Puss bade good-by to the golden bumblebee and sprang once more into the saddle. And the Good Gray Horse threw out his heels and galloped off toward the castle of my Lord of Carabas, but evening came upon them and they were still far from their destination, so Puss dismounted for the night beneath a grove of trees.
LITTLE BOY BLUE
YOU remember in the last story that Puss and his Good Gray Horse had camped in a grove of trees for the night.
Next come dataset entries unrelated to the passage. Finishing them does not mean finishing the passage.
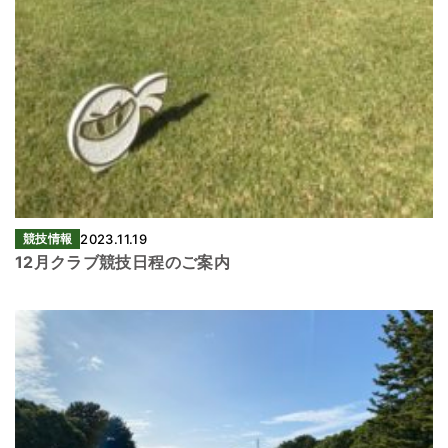
競技情報
2023.11.19
12月クラブ競技日程のご案内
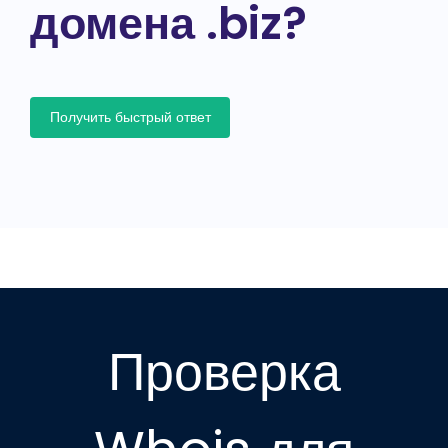
домена .biz?
Получить быстрый ответ
Проверка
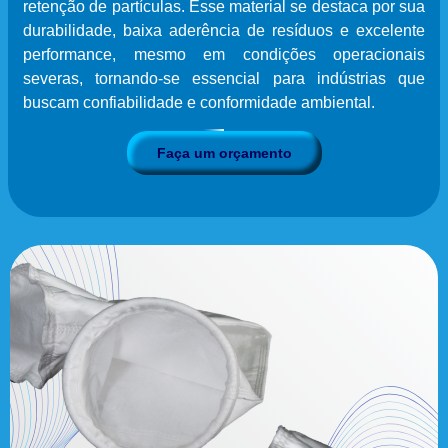
retenção de partículas. Esse material se destaca por sua
durabilidade, baixa aderência de resíduos e excelente
performance, mesmo em condições operacionais
severas, tornando-se essencial para indústrias que
buscam confiabilidade e conformidade ambiental.
Faça um orçamento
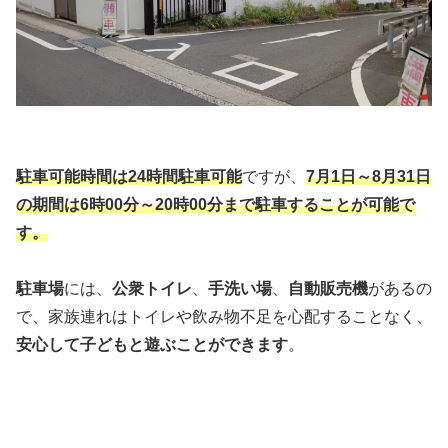
駐車可能時間は24時間駐車可能
ですが、
7月1日～8月31日
の期間は6時00分～20時00分まで駐車することが可能で
す。
駐車場
には、
公衆トイレ
、
手洗い場
、
自動販売機
があるの
で、家族連れはトイレや飲み物不足を心配することなく、
安心して子どもと遊ぶことができます
。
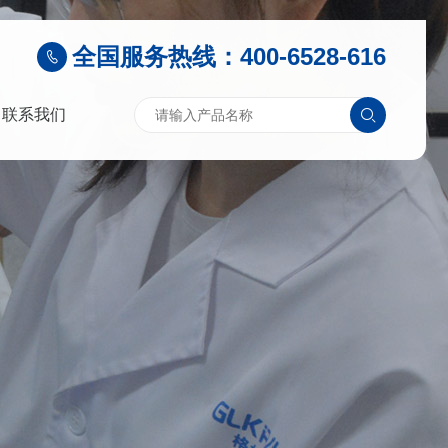
全国服务热线：400-6528-616
联系我们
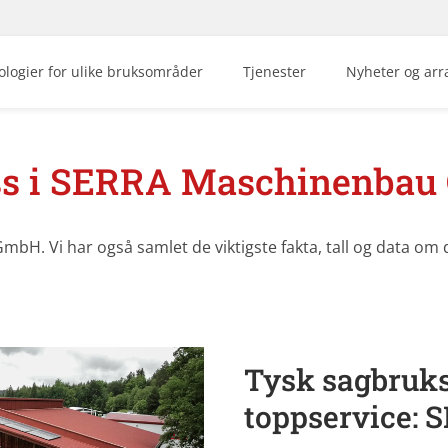
logier for ulike bruksområder
Tjenester
Nyheter og ar
s i SERRA Maschinenba
bH. Vi har også samlet de viktigste fakta, tall og data om 
Tysk sagbruks
toppservice: 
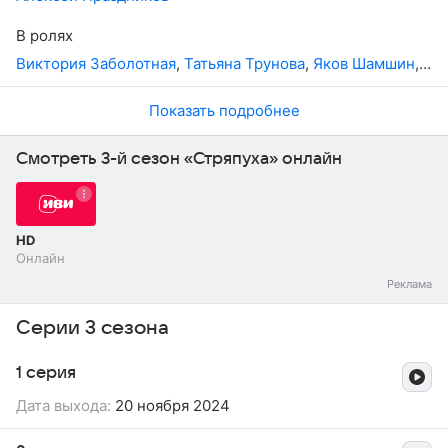
водевильной ситуацией и жестоким убийством
создателей криминального телешоу, недавно
В ролях
случившимся в Петербурге.
Виктория Заболотная
,
Татьяна Трунова
,
Яков Шамшин
,
Ал
Показать подробнее
Смотреть 3-й сезон «Стряпуха» онлайн
HD
Онлайн
Серии 3 сезона
1 серия
Дата выхода:
20 ноября 2024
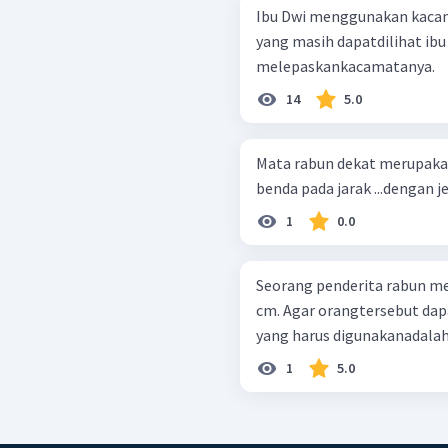
Ibu Dwi menggunakan kacama
yang masih dapatdilihat ibu 
melepaskankacamatanya.
14
5.0
Mata rabun dekat merupaka
benda pada jarak ...dengan je
1
0.0
Seorang penderita rabun mem
cm. Agar orangtersebut dap
yang harus digunakanadalah .
1
5.0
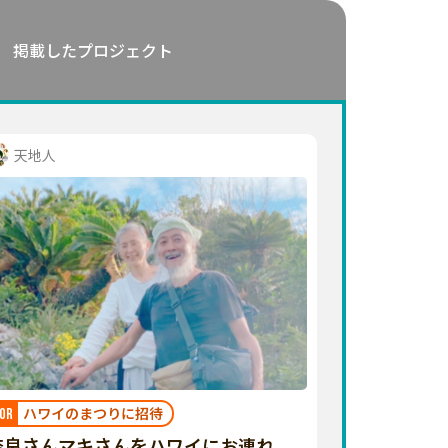
掲載したプロジェクト
天地人
ハワイのまつりに招待
OR
奈良さんマキさんをハワイにお連れ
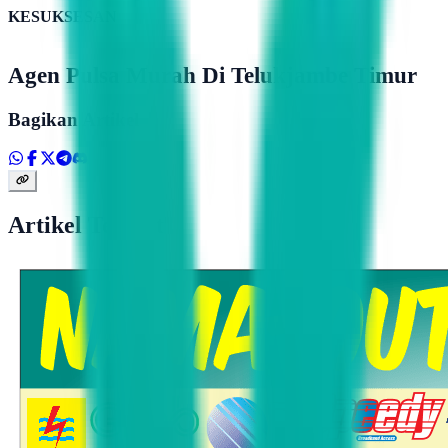
KESUKSESAN
Agen Pulsa Murah Di Telukjambe Timur
Bagikan Artikel
Artikel Terkait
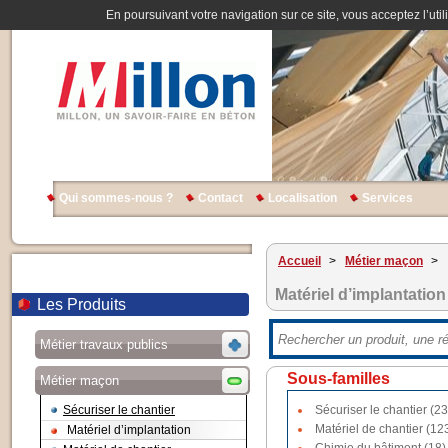
En poursuivant votre navigation sur ce site, vous acceptez l’util
Qui sommes-nous ?
Contact
Localisation
Services
Accueil
>
Métier maçon
>
Matériel d’implantation
Les Produits
Métier travaux publics
Sous-familles
Métier maçon
Sécuriser le chantier
Sécuriser le chantier (23
Matériel de chantier (12
Matériel d’implantation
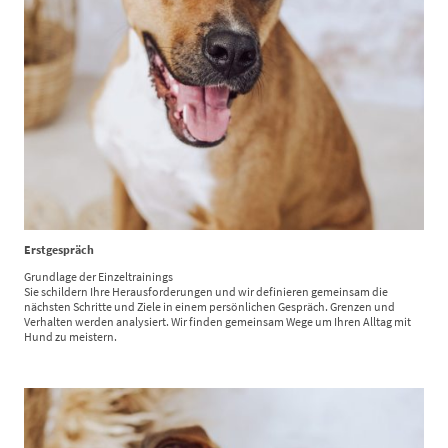
Erstgespräch
Grundlage der Einzeltrainings
Sie schildern Ihre Herausforderungen und wir definieren gemeinsam die
nächsten Schritte und Ziele in einem persönlichen Gespräch. Grenzen und
Verhalten werden analysiert. Wir finden gemeinsam Wege um Ihren Alltag mit
Hund zu meistern.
Well, just as Puss was about to curl up and take a little trip to dreamland he heard a voice singing:
"Little Boy Blue,
Come, leave your toys.
It's time to wash hands
For little boys.
"Supper is ready,
You must not wait.
Tuck in your napkin
And don't tip your plate.
"Oh, where is Boy Blue?
Let's all take a peep.
He's there on the sofa,
Fast asleep."
Puss opened his eyes and saw a little light twinkling through the trees. So he got up and went toward it to find that it shone from the window of a small cottage. As he knocked on the door he thought, "I may be asked to spend the night, and that will be much more comfortable than lying beneath the trees." And it turned out just as he thought. The pretty woman who opened the door asked him in, saying, softly:
"Tiptoe in, my dear Puss, Junior, for Boy Blue has just gone to sleep." And you know how softly a cat can tiptoe! But of course he first slipped off his red-topped boots with their clanking spurs.
Then Boy Blue's mother gave Puss, Junior, some milk and cake, and after that he put his Good Gray Horse in the stable and came back to sit down by the fire.
Over the mantelpiece hung a silver horn, and as Puss looked up at it he remembered long ago in Old Mother Goose Land a little Boy Blue who blew his horn to call the cows from the fields of corn.